== Segment start ==

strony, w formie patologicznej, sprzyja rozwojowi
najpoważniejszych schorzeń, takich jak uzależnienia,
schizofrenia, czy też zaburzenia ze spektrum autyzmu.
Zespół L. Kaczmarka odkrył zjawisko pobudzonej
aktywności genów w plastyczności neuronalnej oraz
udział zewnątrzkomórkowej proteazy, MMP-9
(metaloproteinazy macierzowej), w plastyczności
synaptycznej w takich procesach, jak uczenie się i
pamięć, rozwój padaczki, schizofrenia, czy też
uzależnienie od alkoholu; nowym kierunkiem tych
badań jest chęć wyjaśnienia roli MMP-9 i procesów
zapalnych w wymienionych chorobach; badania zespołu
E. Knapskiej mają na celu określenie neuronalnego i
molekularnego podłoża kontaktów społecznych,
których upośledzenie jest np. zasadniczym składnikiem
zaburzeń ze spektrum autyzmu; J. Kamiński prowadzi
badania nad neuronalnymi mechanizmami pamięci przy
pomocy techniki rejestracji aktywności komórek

== Segment end ==
== Segment start ==

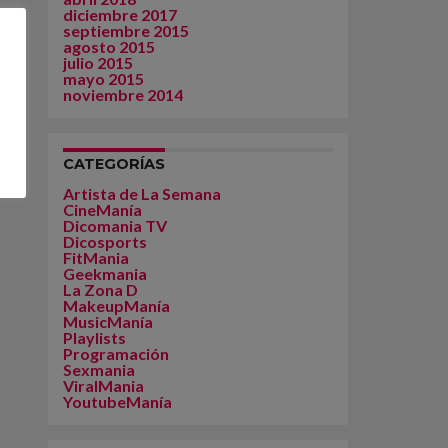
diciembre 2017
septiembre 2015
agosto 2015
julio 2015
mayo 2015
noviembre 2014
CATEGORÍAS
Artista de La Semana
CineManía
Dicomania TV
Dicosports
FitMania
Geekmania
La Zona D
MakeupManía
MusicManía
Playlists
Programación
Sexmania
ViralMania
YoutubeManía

== Segment end ==
== Segment start ==

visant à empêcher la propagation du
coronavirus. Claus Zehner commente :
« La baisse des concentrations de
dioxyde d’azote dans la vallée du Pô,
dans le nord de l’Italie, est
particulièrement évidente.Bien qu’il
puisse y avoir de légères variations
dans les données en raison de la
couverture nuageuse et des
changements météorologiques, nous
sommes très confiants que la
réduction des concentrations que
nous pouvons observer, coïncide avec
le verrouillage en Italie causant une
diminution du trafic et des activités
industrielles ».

== Segment end ==

→ DIRECTIONS:
Restate word for word the entries above, starting at the line with "diciembre 2017" and ending at the line with "YoutubeManía", inclusive, and no others.

→ RESULT OF THE TASK:
diciembre 2017
septiembre 2015
agosto 2015
julio 2015
mayo 2015
noviembre 2014
CATEGORÍAS
Artista de La Semana
CineManía
Dicomania TV
Dicosports
FitMania
Geekmania
La Zona D
MakeupManía
MusicManía
Playlists
Programación
Sexmania
ViralMania
YoutubeManía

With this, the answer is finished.